Great review, it is a sweet rig. 
I special ordered one with SE cams and shooting the same weight arrow, same poundage, it is only 2 fps slower than my Revolt-X in the performance setting.


----------



## Full-Draw-Ninja (Sep 22, 2020)

V-TRAIN said:


> Great review, it is a sweet rig.
> I special ordered one with SE cams and shooting the same weight arrow, same poundage, it is only 2 fps slower than my Revolt-X in the performance setting.
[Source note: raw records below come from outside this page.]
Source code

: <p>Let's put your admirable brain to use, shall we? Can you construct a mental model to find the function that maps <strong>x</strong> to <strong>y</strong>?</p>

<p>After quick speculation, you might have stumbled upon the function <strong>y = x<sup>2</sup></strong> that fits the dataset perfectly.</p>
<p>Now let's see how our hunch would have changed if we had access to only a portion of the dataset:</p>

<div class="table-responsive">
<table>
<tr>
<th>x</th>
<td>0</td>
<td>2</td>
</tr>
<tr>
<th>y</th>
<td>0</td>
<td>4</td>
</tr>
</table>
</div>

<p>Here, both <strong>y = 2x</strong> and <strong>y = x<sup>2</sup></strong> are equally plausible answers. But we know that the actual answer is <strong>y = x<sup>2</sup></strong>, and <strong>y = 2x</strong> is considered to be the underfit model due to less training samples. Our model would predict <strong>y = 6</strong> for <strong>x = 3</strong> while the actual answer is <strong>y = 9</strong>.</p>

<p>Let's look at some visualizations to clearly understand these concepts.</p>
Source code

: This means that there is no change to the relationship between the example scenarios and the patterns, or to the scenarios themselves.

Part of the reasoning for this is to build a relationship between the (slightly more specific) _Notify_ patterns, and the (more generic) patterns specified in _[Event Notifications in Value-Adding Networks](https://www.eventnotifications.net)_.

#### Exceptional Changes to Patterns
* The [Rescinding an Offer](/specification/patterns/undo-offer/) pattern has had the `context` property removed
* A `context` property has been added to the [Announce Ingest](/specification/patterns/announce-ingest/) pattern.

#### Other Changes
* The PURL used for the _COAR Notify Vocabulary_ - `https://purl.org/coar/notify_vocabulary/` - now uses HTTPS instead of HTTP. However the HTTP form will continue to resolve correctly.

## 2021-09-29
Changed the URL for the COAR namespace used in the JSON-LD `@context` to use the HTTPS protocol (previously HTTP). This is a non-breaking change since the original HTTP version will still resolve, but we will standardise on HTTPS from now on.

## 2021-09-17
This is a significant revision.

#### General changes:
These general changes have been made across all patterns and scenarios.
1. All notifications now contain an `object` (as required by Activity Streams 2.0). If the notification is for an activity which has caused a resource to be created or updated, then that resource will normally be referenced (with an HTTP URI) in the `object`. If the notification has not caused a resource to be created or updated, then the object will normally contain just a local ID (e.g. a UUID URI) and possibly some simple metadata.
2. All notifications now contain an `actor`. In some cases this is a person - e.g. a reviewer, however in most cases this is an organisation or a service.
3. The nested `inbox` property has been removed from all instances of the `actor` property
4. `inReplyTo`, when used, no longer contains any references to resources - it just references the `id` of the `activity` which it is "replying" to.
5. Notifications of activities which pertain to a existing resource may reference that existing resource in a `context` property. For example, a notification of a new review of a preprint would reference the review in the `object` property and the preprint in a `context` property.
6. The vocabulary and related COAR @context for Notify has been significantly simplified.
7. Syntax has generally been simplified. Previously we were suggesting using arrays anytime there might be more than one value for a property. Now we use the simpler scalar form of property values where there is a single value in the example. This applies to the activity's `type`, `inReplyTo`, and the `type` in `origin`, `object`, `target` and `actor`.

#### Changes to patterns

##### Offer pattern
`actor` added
why SE cam's please elaborate why speed ? feel ? thanks


----------



## V-TRAIN (Feb 27, 2009)

Full-Draw-Ninja said:


> why SE cam's please elaborate why speed ? feel ? thanks


yea, I have a short draw length (27.5") and need all the help I can get.
I really don't see much difference in feel stiffness wise between the SE and EC cam at my draw length.
Some say it feels stiffer, but I really can't tell any difference b/w the 2, but I think a lot of that has to do what your draw length is.
I have shot my NXT 33 with SE cams back to back a bunch with my Evolve 35 with EC cams.

I shot them the other day thru my chrono, my Evolve 35 is at 72# and NXT 33 is at 75#, the Evolve 35 was 2 fps faster with the same arrow.
Considering that the 35 has a 6.5" brace and the NXT 33 has 7", it is pretty much a wash. 
I really love the NXT 33 with SE cams and the Bowtech Revolt-X, they are both great bows, with ideal specs.


----------



## Full-Draw-Ninja (Sep 22, 2020)

V-TRAIN said:


> yea, I have a short draw length (27.5") and need all the help I can get.
> I really don't see much difference in feel stiffness wise between the SE and EC cam at my draw length.
> Some say it feels stiffer, but I really can't tell any difference b/w the 2, but I think a lot of that has to do what your draw length is.
> I have shot my NXT 33 with SE cams back to back a bunch with my Evolve 35 with EC cams.
> ...


thanks so much for your time ...


----------



## JoeVanNoy (Oct 15, 2020)

I hunted with the Evo NXT 33 this year. Felt like it's an underrated bow! It's 60# limbs, I'm thinking about shooting spots with it this winter. I'm new to PSE. I struggled with the grip. I ended up with no rubber and grip tape, I am holding it with a higher wrist and it's hard for me to ignore the finger groove, but I do better without it. Also struggled with the holding weight. I think less letoff
would help me. I like some holding weight. Also, I almost have to push the string to let down and then it jerks ya. 
All that said, when I'm on with it, I'm breaking nocks at 50 yds.


----------